[Start of Attachment]

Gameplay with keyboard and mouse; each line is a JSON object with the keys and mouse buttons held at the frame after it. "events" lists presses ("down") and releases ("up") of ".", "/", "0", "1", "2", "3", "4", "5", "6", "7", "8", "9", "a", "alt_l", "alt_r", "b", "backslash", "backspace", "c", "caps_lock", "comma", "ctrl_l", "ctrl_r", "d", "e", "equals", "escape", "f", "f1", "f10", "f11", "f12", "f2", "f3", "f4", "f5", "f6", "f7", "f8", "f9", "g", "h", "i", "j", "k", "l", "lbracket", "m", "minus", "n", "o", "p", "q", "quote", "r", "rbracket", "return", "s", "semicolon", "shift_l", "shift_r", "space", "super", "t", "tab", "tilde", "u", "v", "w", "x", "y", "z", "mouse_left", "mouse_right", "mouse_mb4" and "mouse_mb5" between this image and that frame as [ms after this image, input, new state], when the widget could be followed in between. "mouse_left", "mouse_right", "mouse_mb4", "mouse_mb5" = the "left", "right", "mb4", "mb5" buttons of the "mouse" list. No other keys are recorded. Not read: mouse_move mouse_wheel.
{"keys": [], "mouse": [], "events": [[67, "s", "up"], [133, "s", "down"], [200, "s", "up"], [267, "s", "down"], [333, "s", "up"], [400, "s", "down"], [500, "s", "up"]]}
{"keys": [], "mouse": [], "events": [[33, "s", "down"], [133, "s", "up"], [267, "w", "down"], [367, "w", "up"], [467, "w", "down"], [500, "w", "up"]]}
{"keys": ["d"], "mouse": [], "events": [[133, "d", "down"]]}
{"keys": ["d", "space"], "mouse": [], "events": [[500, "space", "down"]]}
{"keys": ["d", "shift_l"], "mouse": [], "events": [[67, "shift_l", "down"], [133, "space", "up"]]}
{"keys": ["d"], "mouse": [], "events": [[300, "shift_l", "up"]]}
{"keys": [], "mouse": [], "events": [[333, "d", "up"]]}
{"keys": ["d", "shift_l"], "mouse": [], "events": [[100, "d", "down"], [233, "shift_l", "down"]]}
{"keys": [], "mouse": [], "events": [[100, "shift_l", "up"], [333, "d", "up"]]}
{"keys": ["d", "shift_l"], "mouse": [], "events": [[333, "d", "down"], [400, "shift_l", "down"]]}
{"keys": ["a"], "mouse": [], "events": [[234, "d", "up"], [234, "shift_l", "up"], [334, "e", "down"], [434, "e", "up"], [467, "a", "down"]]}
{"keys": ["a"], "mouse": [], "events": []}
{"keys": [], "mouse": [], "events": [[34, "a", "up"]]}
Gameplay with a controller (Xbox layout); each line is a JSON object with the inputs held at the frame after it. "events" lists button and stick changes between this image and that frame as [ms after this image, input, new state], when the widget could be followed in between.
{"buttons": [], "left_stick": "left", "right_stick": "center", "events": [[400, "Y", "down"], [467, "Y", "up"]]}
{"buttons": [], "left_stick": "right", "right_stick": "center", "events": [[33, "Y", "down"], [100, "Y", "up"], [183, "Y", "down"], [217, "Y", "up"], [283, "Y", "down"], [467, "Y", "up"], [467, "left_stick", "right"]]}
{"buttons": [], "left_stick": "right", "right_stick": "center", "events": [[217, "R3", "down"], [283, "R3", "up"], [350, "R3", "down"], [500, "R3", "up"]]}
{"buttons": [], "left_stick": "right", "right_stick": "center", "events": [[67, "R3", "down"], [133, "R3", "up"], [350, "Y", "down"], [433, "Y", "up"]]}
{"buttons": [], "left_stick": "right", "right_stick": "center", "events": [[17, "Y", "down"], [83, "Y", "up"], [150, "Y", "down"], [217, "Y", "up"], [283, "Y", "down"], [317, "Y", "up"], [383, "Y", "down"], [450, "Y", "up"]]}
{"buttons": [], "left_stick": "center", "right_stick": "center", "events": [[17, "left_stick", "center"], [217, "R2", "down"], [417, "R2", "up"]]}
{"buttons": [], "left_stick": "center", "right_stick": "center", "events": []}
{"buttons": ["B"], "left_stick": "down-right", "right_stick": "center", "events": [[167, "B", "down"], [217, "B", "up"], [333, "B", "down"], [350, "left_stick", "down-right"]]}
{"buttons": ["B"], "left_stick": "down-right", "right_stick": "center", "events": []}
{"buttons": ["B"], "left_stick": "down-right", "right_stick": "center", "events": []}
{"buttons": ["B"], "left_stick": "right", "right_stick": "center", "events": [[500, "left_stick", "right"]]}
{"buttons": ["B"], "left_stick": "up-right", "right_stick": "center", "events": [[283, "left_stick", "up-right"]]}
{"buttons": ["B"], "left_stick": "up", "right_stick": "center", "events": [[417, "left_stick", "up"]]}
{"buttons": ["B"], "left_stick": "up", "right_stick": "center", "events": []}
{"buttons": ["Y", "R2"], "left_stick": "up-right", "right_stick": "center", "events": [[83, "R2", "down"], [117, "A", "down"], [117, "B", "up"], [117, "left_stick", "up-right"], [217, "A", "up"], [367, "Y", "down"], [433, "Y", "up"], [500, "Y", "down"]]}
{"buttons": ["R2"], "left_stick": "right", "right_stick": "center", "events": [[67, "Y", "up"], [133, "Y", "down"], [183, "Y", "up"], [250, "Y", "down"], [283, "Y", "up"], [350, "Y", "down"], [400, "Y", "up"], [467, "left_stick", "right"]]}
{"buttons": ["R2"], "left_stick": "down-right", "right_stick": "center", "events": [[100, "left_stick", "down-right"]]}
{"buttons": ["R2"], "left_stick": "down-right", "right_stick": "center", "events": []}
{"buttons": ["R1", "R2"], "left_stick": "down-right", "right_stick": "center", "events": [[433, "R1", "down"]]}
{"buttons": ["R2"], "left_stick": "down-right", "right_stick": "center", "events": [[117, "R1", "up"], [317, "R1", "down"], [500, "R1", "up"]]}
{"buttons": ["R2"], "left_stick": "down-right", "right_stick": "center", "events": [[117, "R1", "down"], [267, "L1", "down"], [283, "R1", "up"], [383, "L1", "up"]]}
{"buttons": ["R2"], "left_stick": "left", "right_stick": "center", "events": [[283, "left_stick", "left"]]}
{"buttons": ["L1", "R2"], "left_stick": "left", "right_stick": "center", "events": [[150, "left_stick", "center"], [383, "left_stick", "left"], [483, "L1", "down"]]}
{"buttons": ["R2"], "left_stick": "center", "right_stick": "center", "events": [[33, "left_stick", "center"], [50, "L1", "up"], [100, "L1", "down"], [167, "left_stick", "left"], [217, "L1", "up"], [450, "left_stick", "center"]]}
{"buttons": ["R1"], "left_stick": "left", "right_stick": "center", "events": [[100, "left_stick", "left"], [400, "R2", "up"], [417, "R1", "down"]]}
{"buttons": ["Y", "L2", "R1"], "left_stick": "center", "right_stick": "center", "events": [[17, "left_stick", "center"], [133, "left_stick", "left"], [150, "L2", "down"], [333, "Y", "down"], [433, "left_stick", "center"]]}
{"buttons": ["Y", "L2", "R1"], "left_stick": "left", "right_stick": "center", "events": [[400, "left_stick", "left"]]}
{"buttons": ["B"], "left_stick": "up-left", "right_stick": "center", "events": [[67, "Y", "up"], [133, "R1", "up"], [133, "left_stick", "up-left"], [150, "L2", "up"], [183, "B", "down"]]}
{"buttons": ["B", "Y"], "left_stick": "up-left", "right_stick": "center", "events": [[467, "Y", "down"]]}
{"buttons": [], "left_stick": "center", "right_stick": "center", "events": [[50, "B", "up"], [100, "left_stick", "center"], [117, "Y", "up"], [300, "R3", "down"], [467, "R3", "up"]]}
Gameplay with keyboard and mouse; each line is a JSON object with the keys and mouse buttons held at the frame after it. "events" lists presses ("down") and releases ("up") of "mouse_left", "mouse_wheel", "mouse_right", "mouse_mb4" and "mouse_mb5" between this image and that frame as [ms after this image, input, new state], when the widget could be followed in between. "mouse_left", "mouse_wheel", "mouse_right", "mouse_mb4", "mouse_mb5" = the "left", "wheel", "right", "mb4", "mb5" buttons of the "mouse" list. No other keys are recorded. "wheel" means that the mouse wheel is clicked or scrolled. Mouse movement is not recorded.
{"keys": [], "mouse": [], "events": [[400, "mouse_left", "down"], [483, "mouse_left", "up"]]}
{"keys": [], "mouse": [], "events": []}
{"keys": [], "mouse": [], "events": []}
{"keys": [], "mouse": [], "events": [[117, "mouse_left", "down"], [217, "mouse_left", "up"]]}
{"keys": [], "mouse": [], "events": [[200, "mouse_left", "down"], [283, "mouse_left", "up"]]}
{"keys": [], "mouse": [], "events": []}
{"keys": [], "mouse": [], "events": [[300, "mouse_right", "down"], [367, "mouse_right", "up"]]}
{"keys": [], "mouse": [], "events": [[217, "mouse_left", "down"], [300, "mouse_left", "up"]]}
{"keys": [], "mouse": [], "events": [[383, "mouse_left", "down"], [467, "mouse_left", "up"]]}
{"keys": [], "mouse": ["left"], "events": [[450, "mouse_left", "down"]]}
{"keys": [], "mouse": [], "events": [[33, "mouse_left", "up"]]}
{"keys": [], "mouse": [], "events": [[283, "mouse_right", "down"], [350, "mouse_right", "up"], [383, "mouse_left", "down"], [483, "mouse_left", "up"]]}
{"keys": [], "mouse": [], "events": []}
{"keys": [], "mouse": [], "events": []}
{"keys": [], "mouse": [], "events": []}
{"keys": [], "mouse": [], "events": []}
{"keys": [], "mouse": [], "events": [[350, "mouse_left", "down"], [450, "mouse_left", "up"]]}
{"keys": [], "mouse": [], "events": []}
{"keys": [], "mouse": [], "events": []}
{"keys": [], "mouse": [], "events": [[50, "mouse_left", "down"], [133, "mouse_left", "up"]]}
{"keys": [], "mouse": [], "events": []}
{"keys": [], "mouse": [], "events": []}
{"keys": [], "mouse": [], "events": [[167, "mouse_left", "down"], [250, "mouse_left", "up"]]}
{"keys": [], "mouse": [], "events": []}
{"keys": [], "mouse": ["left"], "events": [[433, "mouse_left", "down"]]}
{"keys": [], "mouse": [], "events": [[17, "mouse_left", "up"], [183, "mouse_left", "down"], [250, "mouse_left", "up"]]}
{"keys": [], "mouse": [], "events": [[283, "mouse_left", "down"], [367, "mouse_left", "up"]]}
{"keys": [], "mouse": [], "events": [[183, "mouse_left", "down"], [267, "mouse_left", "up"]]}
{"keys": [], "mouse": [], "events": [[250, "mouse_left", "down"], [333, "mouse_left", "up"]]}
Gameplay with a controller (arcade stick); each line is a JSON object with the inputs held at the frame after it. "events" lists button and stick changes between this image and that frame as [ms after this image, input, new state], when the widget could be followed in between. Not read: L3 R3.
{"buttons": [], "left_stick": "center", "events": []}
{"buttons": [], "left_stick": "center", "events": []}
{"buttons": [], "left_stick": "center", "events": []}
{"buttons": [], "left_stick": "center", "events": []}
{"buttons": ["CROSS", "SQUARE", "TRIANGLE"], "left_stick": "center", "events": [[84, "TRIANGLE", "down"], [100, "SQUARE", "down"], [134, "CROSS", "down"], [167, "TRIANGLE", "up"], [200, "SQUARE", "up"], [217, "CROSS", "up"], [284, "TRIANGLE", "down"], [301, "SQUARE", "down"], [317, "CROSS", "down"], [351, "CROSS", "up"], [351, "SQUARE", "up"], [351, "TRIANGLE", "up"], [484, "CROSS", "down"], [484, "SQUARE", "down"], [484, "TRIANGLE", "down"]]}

[End of Attachment]

■ Exercise:
Find the word "space" in the data and copy out each line where it turns up.

■ Answer to the problem:
Gameplay with keyboard and mouse; each line is a JSON object with the keys and mouse buttons held at the frame after it. "events" lists presses ("down") and releases ("up") of ".", "/", "0", "1", "2", "3", "4", "5", "6", "7", "8", "9", "a", "alt_l", "alt_r", "b", "backslash", "backspace", "c", "caps_lock", "comma", "ctrl_l", "ctrl_r", "d", "e", "equals", "escape", "f", "f1", "f10", "f11", "f12", "f2", "f3", "f4", "f5", "f6", "f7", "f8", "f9", "g", "h", "i", "j", "k", "l", "lbracket", "m", "minus", "n", "o", "p", "q", "quote", "r", "rbracket", "return", "s", "semicolon", "shift_l", "shift_r", "space", "super", "t", "tab", "tilde", "u", "v", "w", "x", "y", "z", "mouse_left", "mouse_right", "mouse_mb4" and "mouse_mb5" between this image and that frame as [ms after this image, input, new state], when the widget could be followed in between. "mouse_left", "mouse_right", "mouse_mb4", "mouse_mb5" = the "left", "right", "mb4", "mb5" buttons of the "mouse" list. No other keys are recorded. Not read: mouse_move mouse_wheel.
{"keys": ["d", "space"], "mouse": [], "events": [[500, "space", "down"]]}
{"keys": ["d", "shift_l"], "mouse": [], "events": [[67, "shift_l", "down"], [133, "space", "up"]]}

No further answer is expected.